Durvasula Ramani S, Hinkin Charles H
California State University, Los Angeles.
Am J Infect Dis. 2006;2(2):67-73.
Human immunodeficiency virus (HIV) has been documented to cause direct and indirect central nervous system dysfunction that can be observed as a progressive decline in neuropsychological functioning in a large proportion of persons with HIV and AIDS. Neuropsychological decline in individuals with HIV is characterized by cognitive and motor slowing, attentional deficits, executive dysfunction and memory impairment (characterized by intact recognition and deficits in learning and delayed recall). Dementia occurs in a relatively small proportion of HIV infected individuals, though milder NP deficits are observed in 30-50% of persons with advanced disease. Recent evidence suggests that drug users, especially stimulant users, are at risk for accelerated progression of their HIV disease, including a greater risk of neuropsychological dysfunction. Methamphetamine may potentiate HIV Tat protein mediated neurotoxicity giving rise to striatal proinflammatory cytokine stimulation and activation of redox-regulated transcription factors. Oxidative stress due to mitochondrial dysfunction is another candidate process underlying the synergistic effects of stimulant use and HIV. Damage to neurotransmitter systems including the dopaminergic, serotonergic and glutamatergic systems which are affected by both stimulant use and HIV is an alternate explanation. Methamphetamine has also been shown to impede the effectiveness of HAART, which could then in turn allow for more rapid HIV disease progression. A greater prevalence of psychiatric disorders, particularly mood, anxiety and substance use disorders are also observed in HIV positive samples relative to the general population.
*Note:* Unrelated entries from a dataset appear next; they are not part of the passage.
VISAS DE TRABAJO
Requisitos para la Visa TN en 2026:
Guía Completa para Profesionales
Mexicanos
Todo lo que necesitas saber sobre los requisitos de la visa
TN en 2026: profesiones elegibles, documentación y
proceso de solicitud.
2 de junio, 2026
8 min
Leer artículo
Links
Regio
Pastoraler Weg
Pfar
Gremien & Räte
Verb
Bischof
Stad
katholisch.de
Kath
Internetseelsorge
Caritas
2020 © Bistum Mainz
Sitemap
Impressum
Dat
The changing nature of the HIV pandemic is an ongoing challenge to investigators and clinicians working in this field. Emerging issues requiring additional attention are study of the interactive effects of normal aging and HIV on neurocognition as well as study of the effects of co-infection with Hepatitis C.
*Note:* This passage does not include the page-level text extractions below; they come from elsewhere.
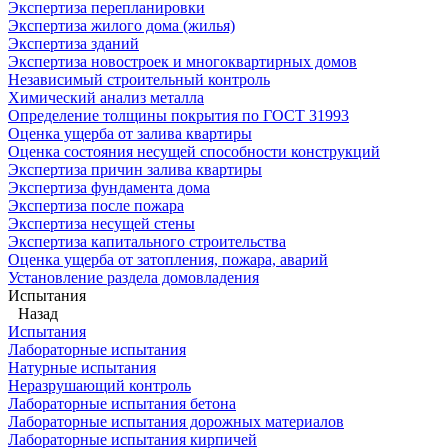
Экспертиза перепланировки
Экспертиза жилого дома (жилья)
Экспертиза зданий
Экспертиза новостроек и многоквартирных домов
Независимый строительный контроль
Химический анализ металла
Определение толщины покрытия по ГОСТ 31993
Оценка ущерба от залива квартиры
Оценка состояния несущей способности конструкций
Экспертиза причин залива квартиры
Экспертиза фундамента дома
Экспертиза после пожара
Экспертиза несущей стены
Экспертиза капитального строительства
Оценка ущерба от затопления, пожара, аварий
Установление раздела домовладения
Испытания
Назад
Испытания
Лабораторные испытания
Натурные испытания
Неразрушающий контроль
Лабораторные испытания бетона
Лабораторные испытания дорожных материалов
Лабораторные испытания кирпичей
人类免疫缺陷病毒(HIV)已被证明会导致直接和间接的中枢神经系统功能障碍,这在很大一部分HIV感染者和艾滋病患者中表现为神经心理功能的逐渐下降。HIV感染者的神经心理衰退表现为认知和运动迟缓、注意力缺陷、执行功能障碍和记忆损害(表现为识别能力正常,但学习和延迟回忆存在缺陷)。痴呆症在相对较少比例的HIV感染者中出现,不过在30%-50%的晚期患者中可观察到较轻的神经心理缺陷。最近的证据表明,吸毒者,尤其是使用兴奋剂的人,其HIV疾病进展加速的风险更高,包括神经心理功能障碍的风险更大。甲基苯丙胺可能会增强HIV Tat蛋白介导的神经毒性,导致纹状体促炎细胞因子的刺激以及氧化还原调节转录因子的激活。线粒体功能障碍导致的氧化应激是兴奋剂使用和HIV协同作用的另一个潜在机制。对包括多巴胺能、5-羟色胺能和谷氨酸能系统在内的神经递质系统的损害是另一种解释,这些系统都会受到兴奋剂使用和HIV的影响。甲基苯丙胺还被证明会阻碍高效抗逆转录病毒治疗(HAART)的有效性,进而可能导致HIV疾病进展更快。相对于普通人群,在HIV阳性样本中还观察到精神障碍,尤其是情绪、焦虑和物质使用障碍的患病率更高。HIV大流行的不断变化性质,对该领域的研究人员和临床医生来说是一个持续的挑战。需要额外关注的新出现问题包括正常衰老和HIV对神经认知的交互作用研究,以及丙型肝炎合并感染的影响研究。